Council members said this week that they are opposed to another ordinance to regulate front-yard fences. A 1922 law prohibits all walls and fences in front yards unless they are built under a variance. The law governing fences is considered to be the strictest in the state. Yet thousands of illegal walls and fences exist in the city, officials concede.

Proposed in April

Councilman John F. Day last April proposed that the city change its rules in order to legalize many existing fences and to ease procedures to build fences legally. But, after months of study, council members admit that the city has been unable to draw up workable rules.

Councilwoman Ginger Bremberg urged this week that the proposed fence ordinance, which contains strict regulations and is widely opposed by homeowners, be dropped without a vote and "never darken our door again." However, Day introduced the ordinance for a formal vote next week, even though all five council members said they will vote against it.

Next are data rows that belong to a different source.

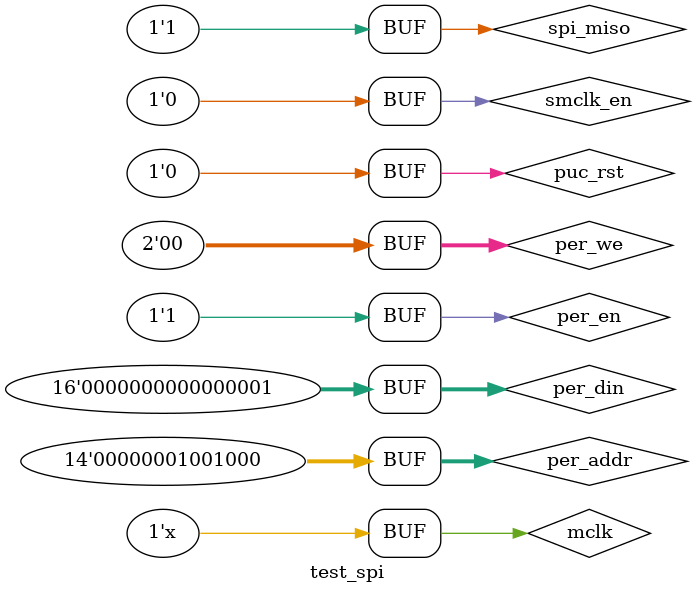
<source format=v>
`timescale 1ns / 1ps


module test_spi;

	// Inputs
	reg mclk;
	reg [13:0] per_addr;
	reg [15:0] per_din;
	reg per_en;
	reg [1:0] per_we;
	reg puc_rst;
	reg smclk_en;
	reg spi_miso;

	// Outputs
	wire spi_irq_tx_done;
	wire spi_mosi;
	wire spi_clk;
	wire [15:0] per_dout;

	// Instantiate the Unit Under Test (UUT)
	omsp_uspi_0 uut (
		.spi_irq_tx_done(spi_irq_tx_done), 
		.spi_mosi(spi_mosi), 
		.spi_clk(spi_clk), 
		.per_dout(per_dout), 
		.mclk(mclk), 
		.per_addr(per_addr), 
		.per_din(per_din), 
		.per_en(per_en), 
		.per_we(per_we), 
		.puc_rst(puc_rst), 
		.smclk_en(smclk_en), 
		.spi_miso(spi_miso)
	);

	initial begin
		// Initialize Inputs
		mclk = 0;
		per_addr = 0;
		per_din = 0;
		per_en = 0;
		per_we = 0;
		puc_rst = 1;
		smclk_en = 0;
		spi_miso = 0;

		#90;
		puc_rst = 0;
		
		// Wait 100 ns for global reset to finish
		#10;
        
		// Add stimulus here
		per_en = 1;
		per_we = 2'b01;
		per_addr = 14'h0049;
		per_din = 16'h00AD;
		
		#20;
		per_addr = 14'h0048;
		per_din = 16'h0041;
		
		#20;
		
		per_we = 2'b00;
		spi_miso = 1;
		
		#780;
		per_we = 2'b01;
		per_addr = 14'h0049;
		per_din = 16'h007F;
		
		#20;
		per_addr = 14'h0048;
		per_din = 16'h0001;
		
		#20;
		per_we = 2'b00;
		

	end
	
	always
		#10 mclk = ~mclk;	

      
endmodule


</source>
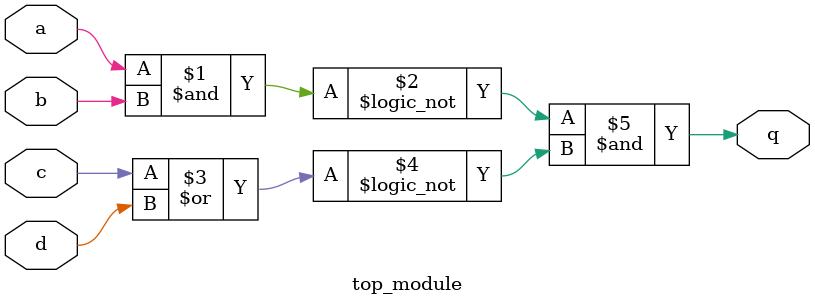
<source format=sv>
module top_module (
    input a,
    input b,
    input c,
    input d,
    output q
);

    assign q = !(a & b) & !(c | d);

endmodule

</source>
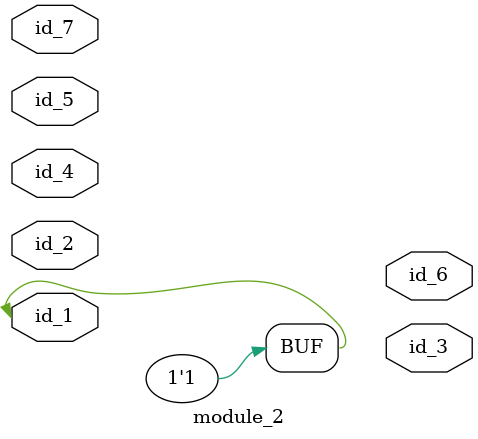
<source format=v>
module module_0;
  assign module_1.type_0 = 0;
  reg id_2;
  initial id_2 = #1 1'b0;
endmodule
module module_1 (
    input  wire id_0,
    output wire id_1
);
  assign id_1 = 1 - id_0;
  module_0 modCall_1 ();
endmodule
module module_2 (
    id_1,
    id_2,
    id_3,
    id_4,
    id_5,
    id_6,
    id_7
);
  inout wire id_7;
  output wire id_6;
  inout wire id_5;
  input wire id_4;
  output wire id_3;
  input wire id_2;
  inout wire id_1;
  assign id_1 = 1;
  module_0 modCall_1 ();
endmodule

</source>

Day said he wanted to follow formal procedures.

Several council members said they believe the city still needs guidelines for fences but that the proposed ordinance would be unenforceable.

Mayor Larry Zarian suggested that the city monitor the problem of illegal fences by asking the city's utility meter readers to report any construction of walls. Zarian encouraged the public to notify officials of fences being built in their neighborhood.